Nebenberufliches Ethos der alten Frau in Kittelschürze und Pantoffeln ist es, verlässlich zu arbeiten, aber hier geht alles schief. Nach Tagen droht die Kundin zu verbluten. Das Vorhaben hat mittlerweile geklappt, aber die echten Ärzte, in deren Hände Annie jetzt fällt, werden zur neuen Katastrophe. Zum furiosen moralischen Über-Ich, das die da ganz unten spüren lässt, dass sie nur Dreck sind.

Annie Ernaux, die damals noch Duchesne hiess, ist das Kind von Fabrikarbeitern. In den Augen der Ärzte eines jener gefallenen Mädchen, deren Sturz sie gewohnheitsmässig gar nicht erst aufzuhalten versuchen. «Ich bin doch nicht der Klempner!», brüllt einer der Ärzte die gerade noch dem Tod entkommene Patientin an.

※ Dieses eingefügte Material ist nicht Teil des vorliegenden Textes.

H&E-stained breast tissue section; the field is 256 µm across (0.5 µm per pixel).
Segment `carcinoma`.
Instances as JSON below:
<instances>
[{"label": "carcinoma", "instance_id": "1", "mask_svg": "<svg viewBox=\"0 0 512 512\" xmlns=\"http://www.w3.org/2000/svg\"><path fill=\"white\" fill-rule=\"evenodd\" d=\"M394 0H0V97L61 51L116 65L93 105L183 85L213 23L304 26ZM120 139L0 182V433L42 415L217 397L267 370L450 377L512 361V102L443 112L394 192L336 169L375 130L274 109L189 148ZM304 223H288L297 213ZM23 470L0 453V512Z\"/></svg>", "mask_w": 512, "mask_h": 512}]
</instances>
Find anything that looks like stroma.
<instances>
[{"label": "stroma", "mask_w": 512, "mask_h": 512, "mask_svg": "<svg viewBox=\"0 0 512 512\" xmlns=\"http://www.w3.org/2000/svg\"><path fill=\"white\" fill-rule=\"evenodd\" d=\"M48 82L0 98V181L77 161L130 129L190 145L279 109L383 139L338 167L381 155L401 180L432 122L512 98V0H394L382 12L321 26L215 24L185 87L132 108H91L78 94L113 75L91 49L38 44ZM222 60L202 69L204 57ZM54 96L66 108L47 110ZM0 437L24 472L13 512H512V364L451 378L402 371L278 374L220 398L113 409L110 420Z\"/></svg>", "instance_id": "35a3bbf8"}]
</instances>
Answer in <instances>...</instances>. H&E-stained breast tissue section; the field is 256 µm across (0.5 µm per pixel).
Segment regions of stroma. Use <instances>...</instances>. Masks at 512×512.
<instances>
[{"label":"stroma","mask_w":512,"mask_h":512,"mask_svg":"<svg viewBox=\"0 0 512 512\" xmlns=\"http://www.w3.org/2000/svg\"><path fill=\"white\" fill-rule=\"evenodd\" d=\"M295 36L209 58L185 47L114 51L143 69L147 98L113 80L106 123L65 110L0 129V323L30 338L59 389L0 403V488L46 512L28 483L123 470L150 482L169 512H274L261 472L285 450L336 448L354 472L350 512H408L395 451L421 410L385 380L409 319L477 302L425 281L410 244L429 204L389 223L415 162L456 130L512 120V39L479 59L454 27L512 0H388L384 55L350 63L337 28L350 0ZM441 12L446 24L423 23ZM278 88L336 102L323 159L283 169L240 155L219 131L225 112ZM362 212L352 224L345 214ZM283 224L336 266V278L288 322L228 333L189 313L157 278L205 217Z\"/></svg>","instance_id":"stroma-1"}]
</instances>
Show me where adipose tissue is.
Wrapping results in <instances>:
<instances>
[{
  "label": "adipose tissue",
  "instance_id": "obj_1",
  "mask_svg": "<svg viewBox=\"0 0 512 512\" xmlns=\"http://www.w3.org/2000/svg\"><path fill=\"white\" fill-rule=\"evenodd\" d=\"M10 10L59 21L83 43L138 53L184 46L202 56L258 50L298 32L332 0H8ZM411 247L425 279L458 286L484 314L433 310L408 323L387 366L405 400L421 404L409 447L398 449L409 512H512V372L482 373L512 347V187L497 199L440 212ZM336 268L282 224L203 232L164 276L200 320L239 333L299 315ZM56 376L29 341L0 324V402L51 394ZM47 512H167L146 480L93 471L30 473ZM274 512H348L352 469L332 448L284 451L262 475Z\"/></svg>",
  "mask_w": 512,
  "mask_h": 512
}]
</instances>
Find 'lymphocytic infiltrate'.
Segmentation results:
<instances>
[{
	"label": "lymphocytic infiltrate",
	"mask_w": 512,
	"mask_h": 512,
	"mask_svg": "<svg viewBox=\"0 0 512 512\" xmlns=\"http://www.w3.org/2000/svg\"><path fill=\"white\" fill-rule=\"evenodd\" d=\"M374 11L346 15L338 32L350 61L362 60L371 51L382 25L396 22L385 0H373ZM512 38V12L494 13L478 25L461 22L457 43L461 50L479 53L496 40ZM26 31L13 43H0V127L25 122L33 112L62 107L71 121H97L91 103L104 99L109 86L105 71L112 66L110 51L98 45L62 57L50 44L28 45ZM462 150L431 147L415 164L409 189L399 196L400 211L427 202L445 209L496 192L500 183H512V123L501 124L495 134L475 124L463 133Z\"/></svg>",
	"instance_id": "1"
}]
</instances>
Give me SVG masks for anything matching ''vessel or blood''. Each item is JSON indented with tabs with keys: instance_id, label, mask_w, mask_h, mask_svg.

Aus dem Jahr 1964 hallt dieser Satz bis in die Gegenwart nach. «Weder die Wiederholung noch die gesellschaftspolitische Einordnung können seine Gewalt schwächen: Ich hatte so etwas nicht ‹erwartet›.» Erst als sie am Ende erfahren, dass die Patientin studiert, hellt sich der Blick der Ärzte auf. Für die bürgerliche Klasse gelten grosszügigere moralische Standards.

Das Ich retten

Nie erzählt Annie Ernaux ihre Lebensgeschichte im Pastell der Gefühle, sondern sie sucht Abstand dazu. Die Fotos und Tagebücher, mit denen sie arbeitet, stehen für etwas Originales, das beim Schreiben nur zur Fälschung werden kann. An keiner Stelle will die Autorin das unterschlagen und arbeitet deshalb auch in «Das Ereignis» mit ihrer bewährten soziologischen Methode. «Die Erschütterung, die ich empfinde, wenn ich die Bilder aus jener Zeit vor mir sehe, wenn ich die Worte noch einmal höre, hat nichts damit zu tun, wie ich damals empfand, es ist nur ein Schreibgefühl. Damit meine ich: ein Gefühl, das das Schreiben ermöglicht und seine Wahrhaftigkeit garantiert.»

Um das Ich zu retten, rationalisiert Ernaux das Soziale. Weil das Ich dabei aber nicht ausgenommen wird, entstehen jene überscharfen Bilder, die «Das Ereignis» zur Zumutung machen. Sich selbst diesen Text zuzumuten, war für Annie Ernaux eine Notwendigkeit. Schreibend herauszufinden, warum er geschrieben werden muss.

Warum er geschrieben wurde, das könnten auch jene herausfinden, die die Gesetzgebung in jene Zeiten zurückführen wollen, als diese Geschichte begann. Über den Mann, der tatkräftig zu dem Ereignis beigetragen hat, das der jungen Pariser Studentin widerfahren ist, steht im Buch übrigens wenig. Er soll viel und gerne spazieren gegangen sein.

Annie Ernaux: Das Ereignis. Aus dem Französischen von Sonja Finck. Suhrkamp-Verlag, Berlin 2021. 104 S., Fr. 27.90.